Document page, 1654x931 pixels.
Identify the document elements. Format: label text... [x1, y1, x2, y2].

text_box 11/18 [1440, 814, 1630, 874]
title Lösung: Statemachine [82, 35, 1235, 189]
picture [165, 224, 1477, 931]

---------------

Aim – Rewrite these rows with every "Identify" swapped for "Detect", leaving the rest untouched.

Result –
Document page, 1654x931 pixels.
Detect the document elements. Format: label text... [x1, y1, x2, y2].

text_box 11/18 [1440, 814, 1630, 874]
title Lösung: Statemachine [82, 35, 1235, 189]
picture [165, 224, 1477, 931]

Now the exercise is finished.